Anyway, the realisation I came to as I railed somebody from one of my favourite camping spots for the 10th time was that I hadn’t had as much FPS fun in ages. Sure, graphics and story and other things might have improved, but I seriously have had less fun combined with all three Halos, Gears of War and Doom 3 than I have across Quake 1, Quake 3, and Half-Life (and mods), Unreal (and its earlier sequels).

By no means am I near the top of the bunch. I mean, sure I can run rings around a newbie, but I was never dedicated enough to garner some of those advanced skills that come so natural to some players so as to appear somewhat godlike. But it’s still a lot more fun. The gameplay is free-flowing, over-the-top and a lot more funny than the depressing realism, grittiness, and grey palettes that seem to be infesting the genre at the moment.

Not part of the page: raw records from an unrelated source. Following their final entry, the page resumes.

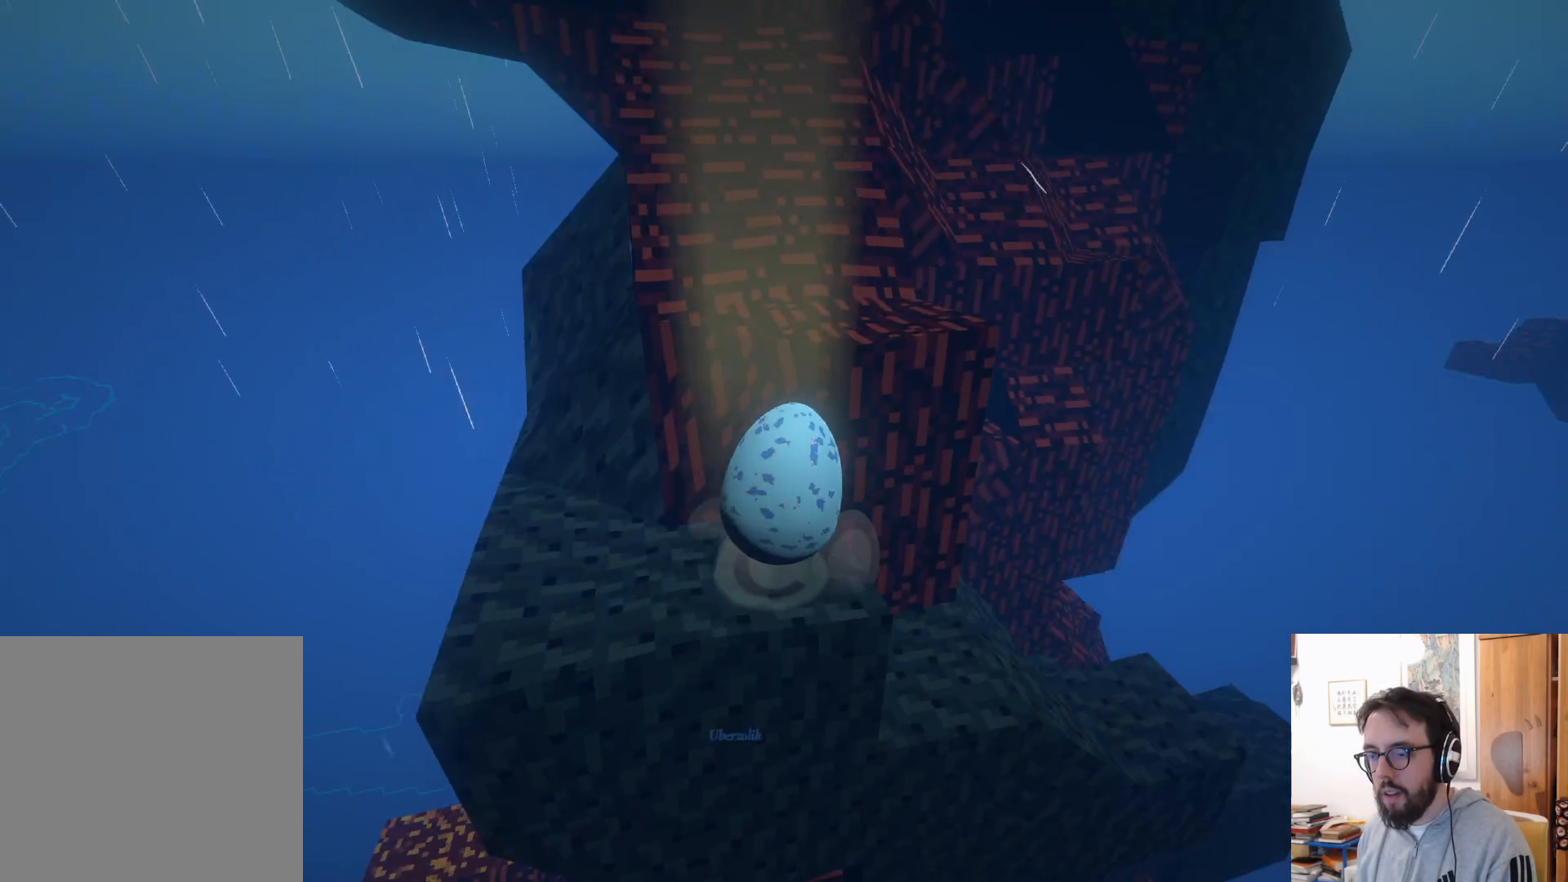
{"buttons": [], "left_stick": "down-left", "right_stick": "down-left", "events": [[117, "left_stick", "down"], [150, "right_stick", "down"], [367, "right_stick", "down-left"], [400, "left_stick", "down-left"]]}
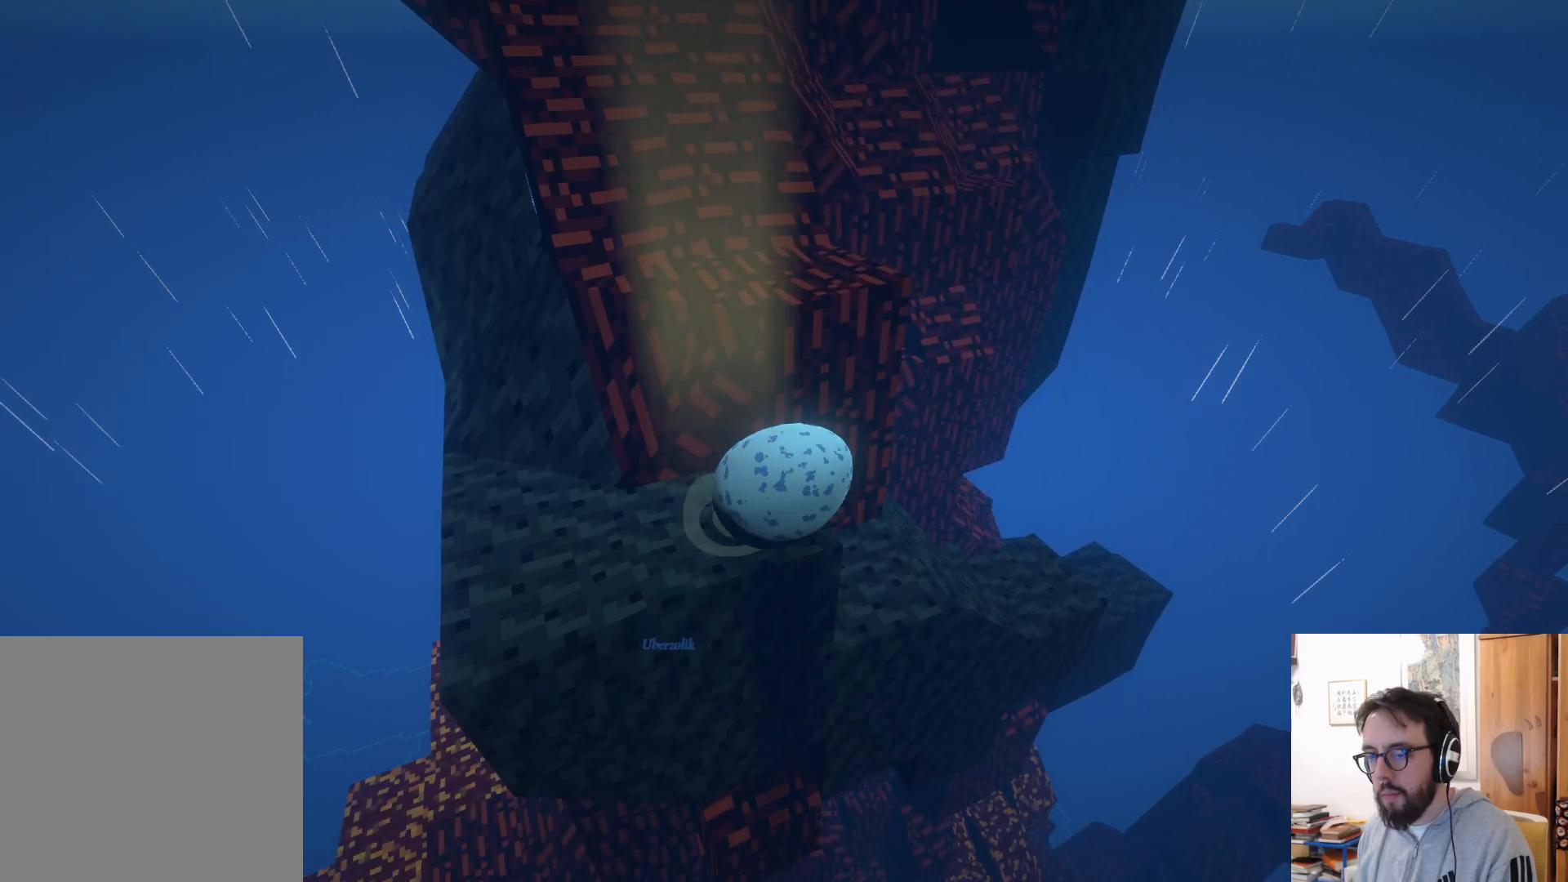
{"buttons": [], "left_stick": "up-left", "right_stick": "center", "events": [[50, "left_stick", "center"], [50, "right_stick", "center"], [183, "left_stick", "up-left"]]}
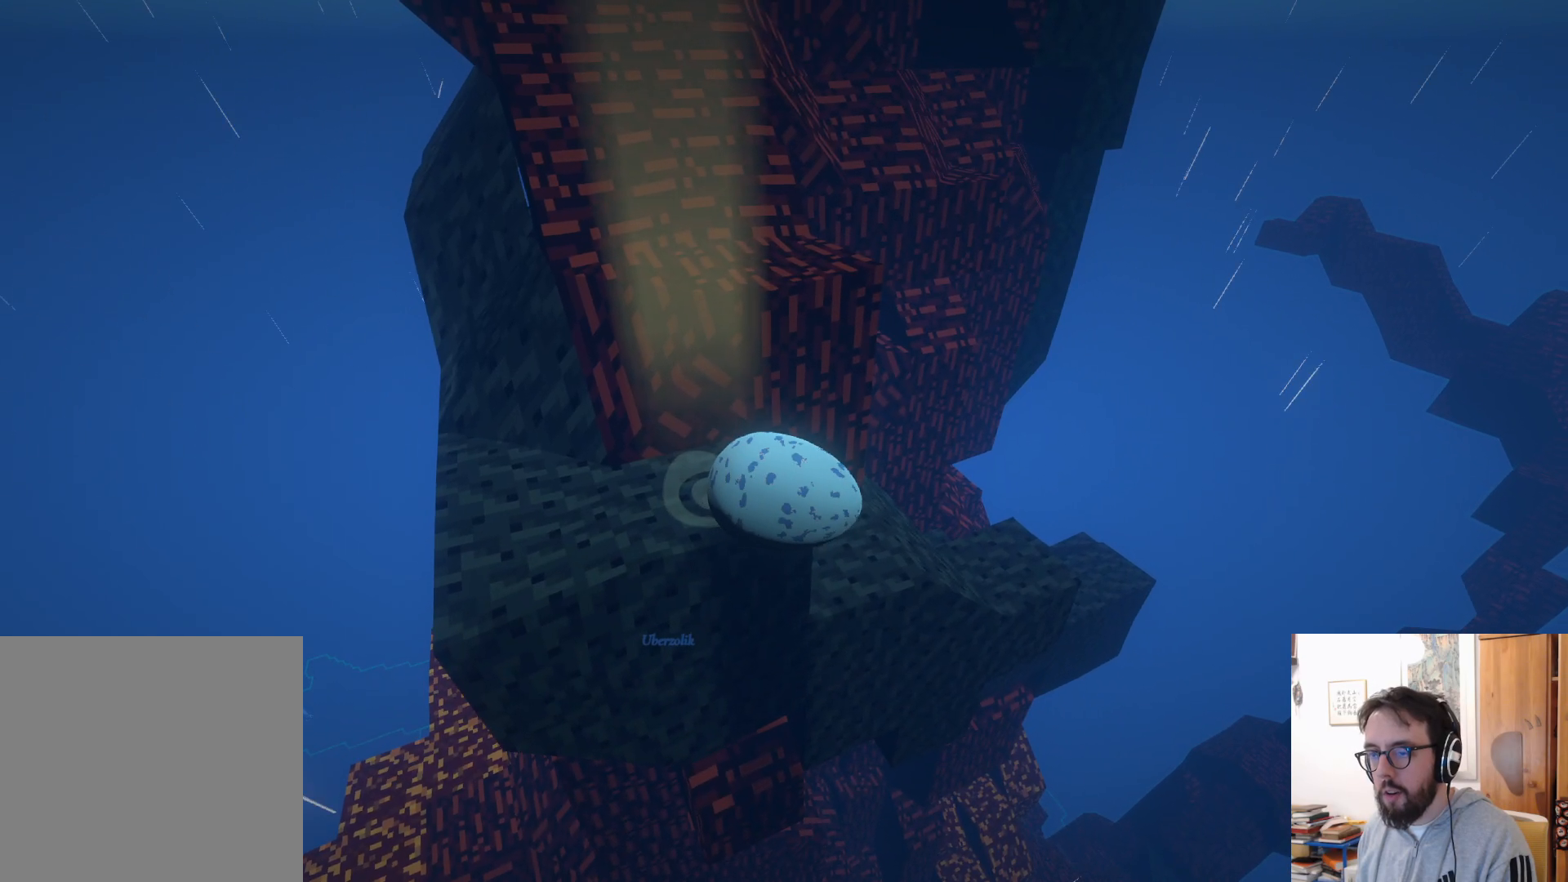
{"buttons": [], "left_stick": "up-right", "right_stick": "center", "events": [[233, "A", "down"], [317, "left_stick", "up"], [433, "A", "up"], [500, "left_stick", "up-right"]]}
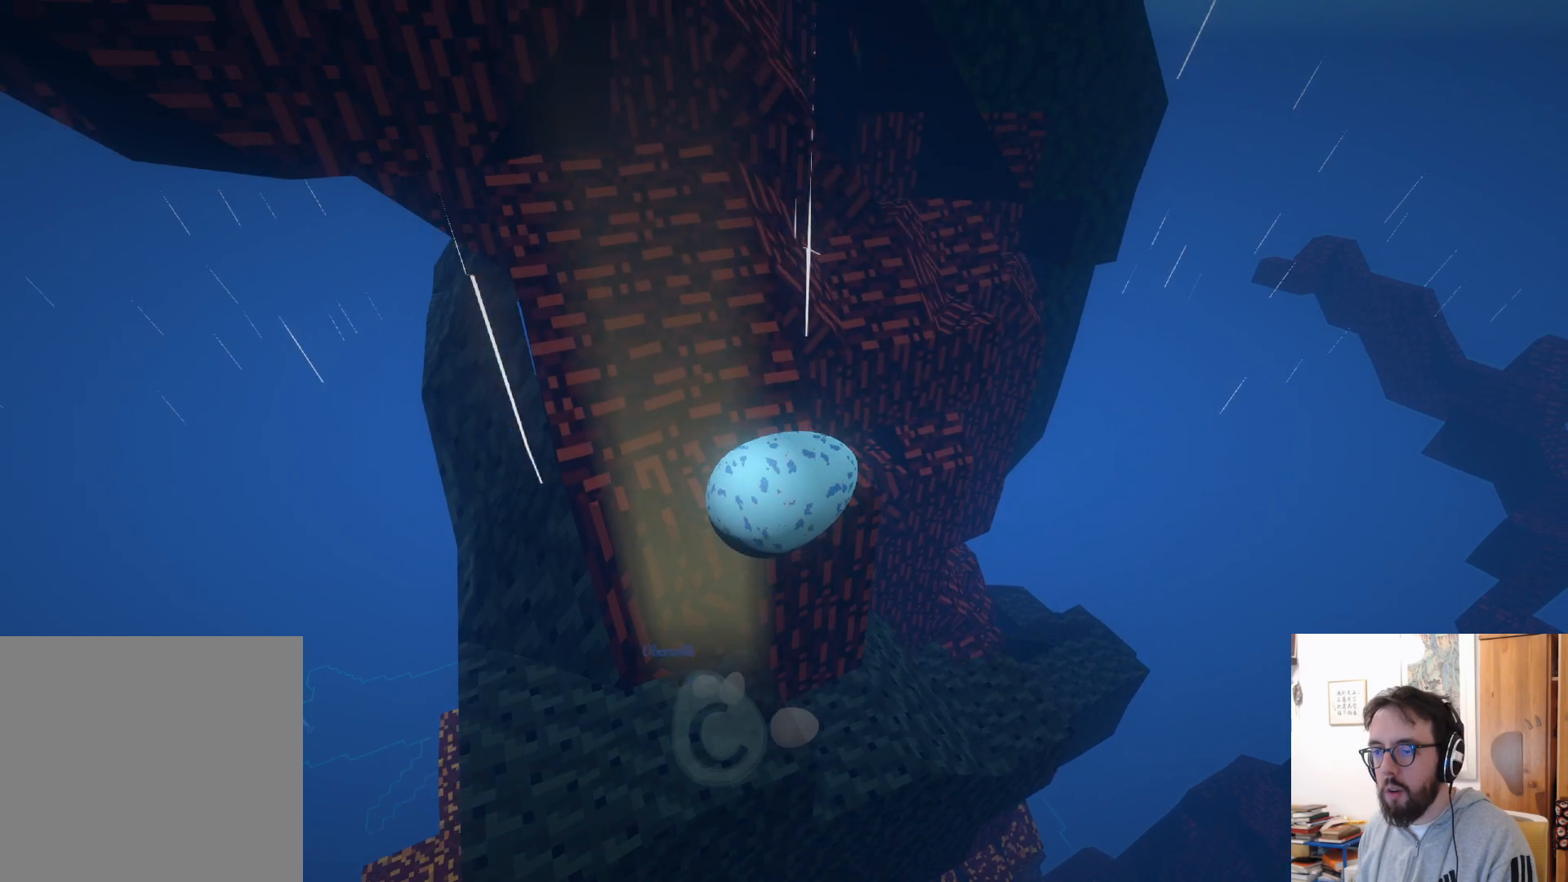
{"buttons": [], "left_stick": "down-right", "right_stick": "right", "events": [[167, "left_stick", "center"], [167, "right_stick", "right"], [317, "left_stick", "down-left"], [367, "left_stick", "down"], [500, "left_stick", "down-right"]]}
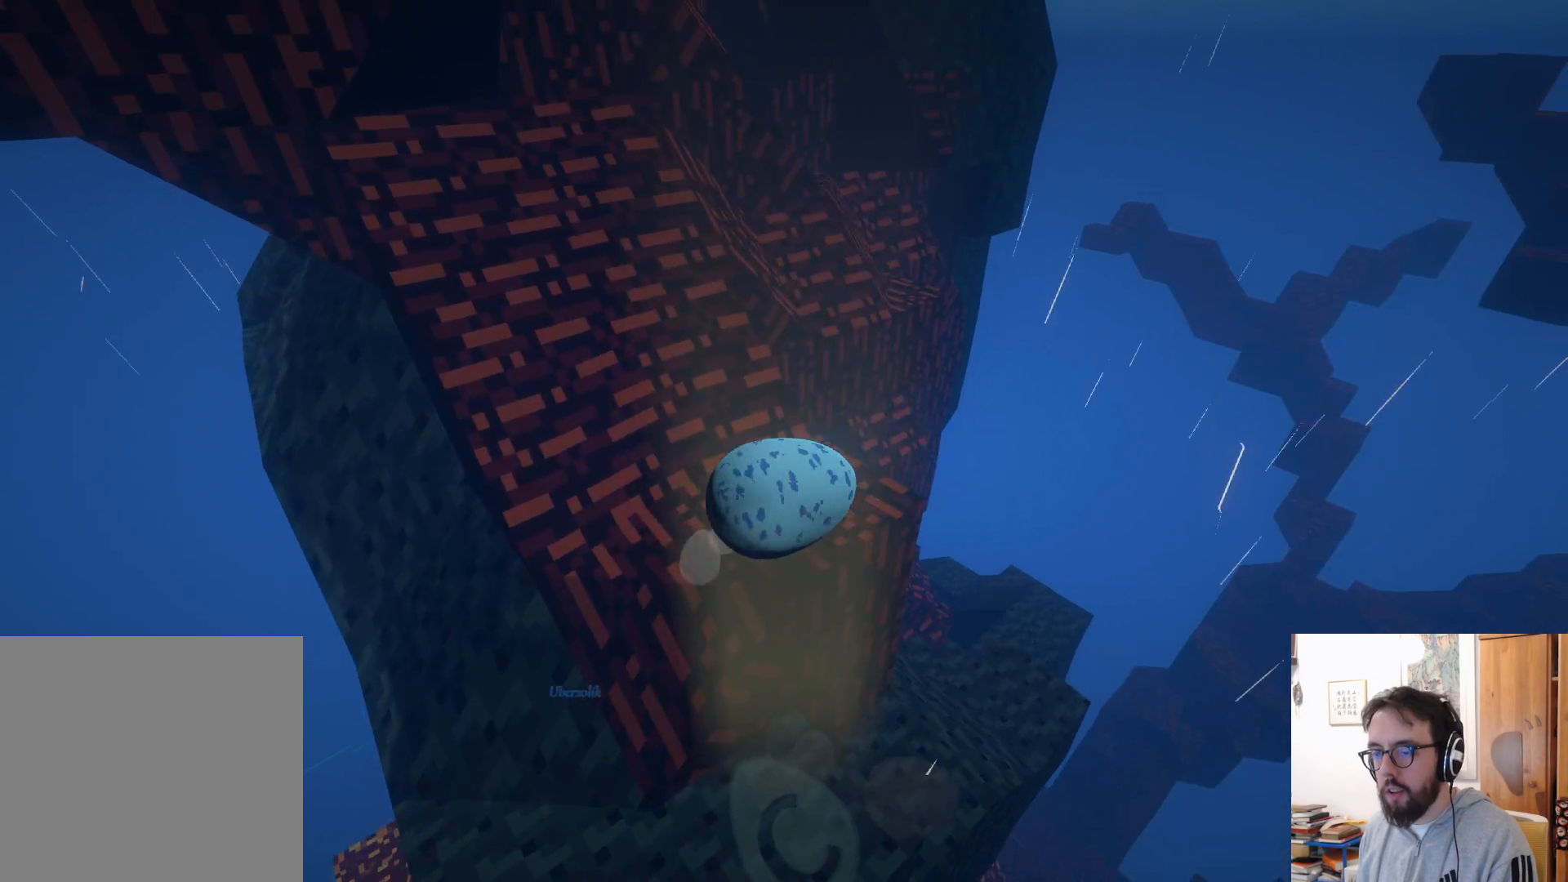
{"buttons": [], "left_stick": "center", "right_stick": "down-right", "events": [[283, "left_stick", "center"], [483, "right_stick", "down-right"]]}
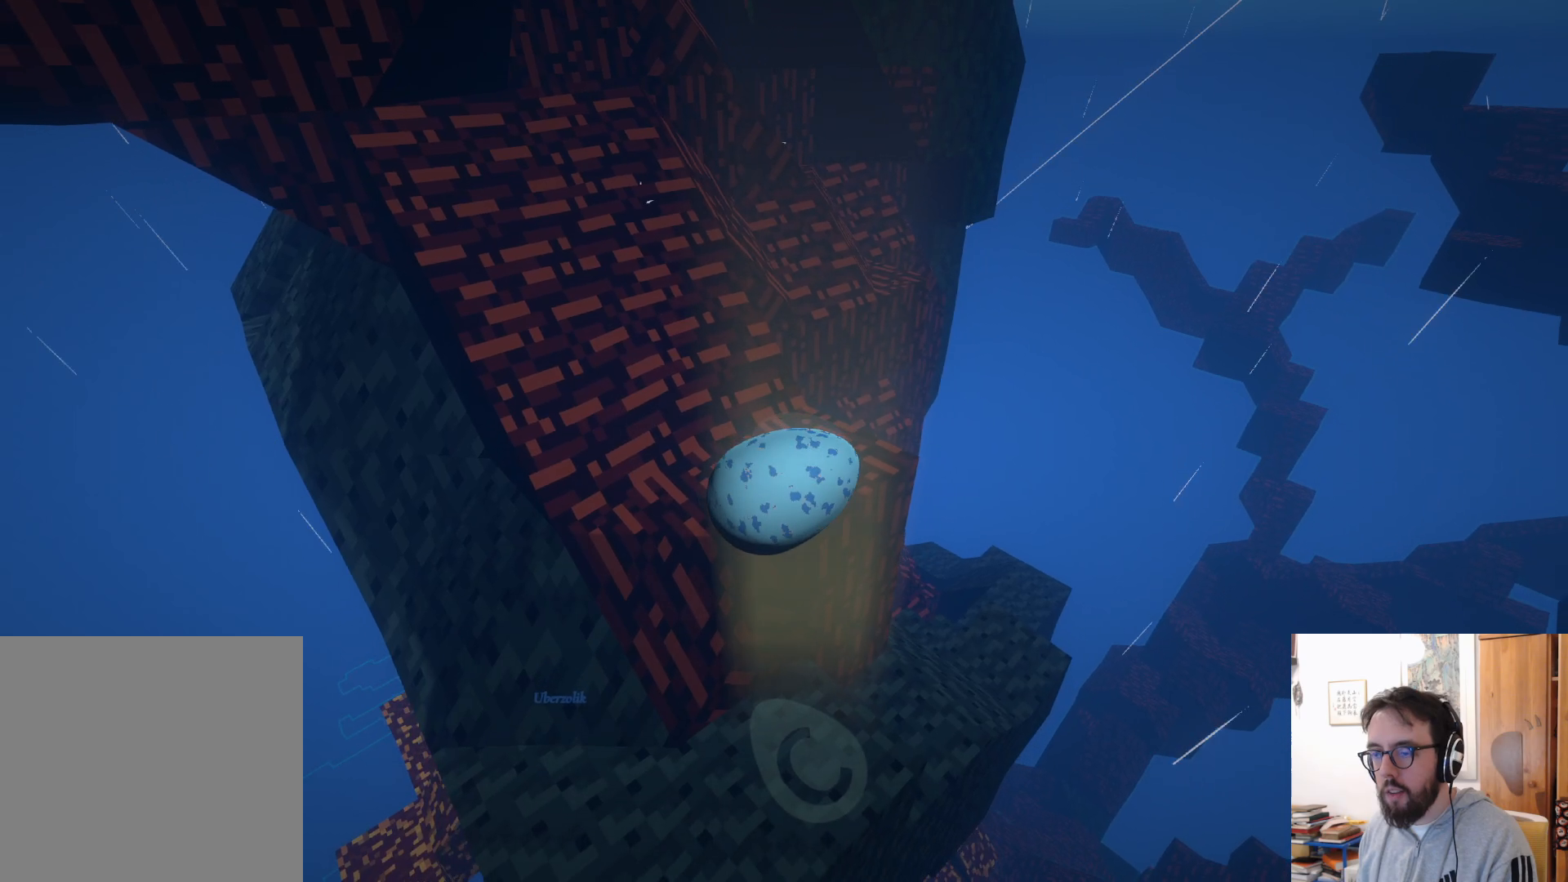
{"buttons": [], "left_stick": "up", "right_stick": "center", "events": [[17, "left_stick", "up"], [250, "right_stick", "center"]]}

I might be accused of indulging in a little nostalgia, but I don’t think so. I played for a good 3 hours before being forced to take a call, and would have kept going. It’s not that I’m an old fogey refusing to play the latest and greatest. I’ve tried a few, and they’re just not as fun.

What about you guys – do you stay on the bleeding edge, or prefer to hang on to the old classics?

I might go see if I can find my old Starcraft CD.